-- Page excerpt --
-- Opening Marker --
= Biolex =

Former American biotechnology firm

Logo

Biolex Therapeutics was a biotechnology firm in the Research Triangle of North Carolina which was founded in 1997 and raised $190 million from investors. It filed for Chapter 7 bankruptcy on July 5, 2012.

The company focused on expression of difficult-to-synthesize recombinant proteins in its LEX platform, which used Lemna, a duckweed. The duckweeds are a family of small aquatic plants that can be grown in sterile culture. Biolex developed recombinant DNA technology for efficiently producing pharmaceutical proteins in Lemna. Therapeutic glycosylated proteins, including monoclonal antibodies and interferon (IFN-alpha2b) have been produced using the LEX platform.
-- Closing Marker --
-- Material supplied --
-- Opening Marker --
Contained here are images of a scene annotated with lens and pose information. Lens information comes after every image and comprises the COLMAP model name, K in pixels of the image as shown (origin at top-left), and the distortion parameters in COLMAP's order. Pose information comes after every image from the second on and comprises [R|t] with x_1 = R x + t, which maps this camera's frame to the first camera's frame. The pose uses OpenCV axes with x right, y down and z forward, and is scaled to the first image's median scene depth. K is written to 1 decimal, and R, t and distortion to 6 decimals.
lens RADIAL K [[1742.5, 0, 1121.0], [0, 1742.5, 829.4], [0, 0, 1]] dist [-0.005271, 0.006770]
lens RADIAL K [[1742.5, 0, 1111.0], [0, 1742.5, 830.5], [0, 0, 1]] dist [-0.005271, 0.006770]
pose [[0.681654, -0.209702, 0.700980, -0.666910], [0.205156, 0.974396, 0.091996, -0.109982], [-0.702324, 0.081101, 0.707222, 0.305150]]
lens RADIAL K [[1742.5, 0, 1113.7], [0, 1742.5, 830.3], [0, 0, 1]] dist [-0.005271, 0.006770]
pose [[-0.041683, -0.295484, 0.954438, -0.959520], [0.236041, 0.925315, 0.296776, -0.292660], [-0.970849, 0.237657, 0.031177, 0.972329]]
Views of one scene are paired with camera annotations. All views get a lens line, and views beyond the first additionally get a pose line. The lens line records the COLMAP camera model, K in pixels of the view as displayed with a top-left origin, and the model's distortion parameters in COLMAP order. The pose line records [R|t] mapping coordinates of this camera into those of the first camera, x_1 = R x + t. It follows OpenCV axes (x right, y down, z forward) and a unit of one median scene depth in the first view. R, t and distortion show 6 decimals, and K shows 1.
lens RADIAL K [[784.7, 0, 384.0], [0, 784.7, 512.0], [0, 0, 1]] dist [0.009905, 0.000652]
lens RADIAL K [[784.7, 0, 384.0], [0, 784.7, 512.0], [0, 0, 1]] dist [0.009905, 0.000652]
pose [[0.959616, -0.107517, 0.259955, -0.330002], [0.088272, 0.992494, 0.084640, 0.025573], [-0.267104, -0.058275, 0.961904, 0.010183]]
-- Closing Marker --
-- Activity list --
1. From the article on Biolex, reproduce the passage starting with "The company focused" and going on through "the LEX platform.".
2. Answer these questions using the article on Biolex:
(a) In what year was Biolex founded?
(b) On what date did Biolex file for Chapter 7 bankruptcy?
(c) Which plant did the company's LEX platform use?
3. Write the next part of the article on Biolex, picking up after its last sentence.

-- Response list --
1.
The company focused on expression of difficult-to-synthesize recombinant proteins in its LEX platform, which used Lemna, a duckweed. The duckweeds are a family of small aquatic plants that can be grown in sterile culture. Biolex developed recombinant DNA technology for efficiently producing pharmaceutical proteins in Lemna. Therapeutic glycosylated proteins, including monoclonal antibodies and interferon (IFN-alpha2b) have been produced using the LEX platform.

2.
(a) 1997
(b) July 5, 2012
(c) Lemna, a duckweed

3.
Biolex acquired Epicyte Pharmaceutical Inc. on May 6, 2004, and acquired the LemnaGene SA of Lyon, France in 2005. Biolex was a privately held company, originally backed by Quaker BioVentures, The Trelys Funds, and Polaris Venture Partners. The term "plantibody" is trademarked by Biolex. In May 2012 Biolex announced that it sold the LEX System to Synthon, a Netherlands-based specialty pharmaceutical company. The sale included two preclinical biologics made with the LEX System, BLX-301, a humanized and glyco-optimized anti-CD20 antibody for non-Hodgkin's B-cell lymphoma and other B-cell malignancies and BLX-155, a direct-acting thrombolytic. The financial terms of the sale were not disclosed.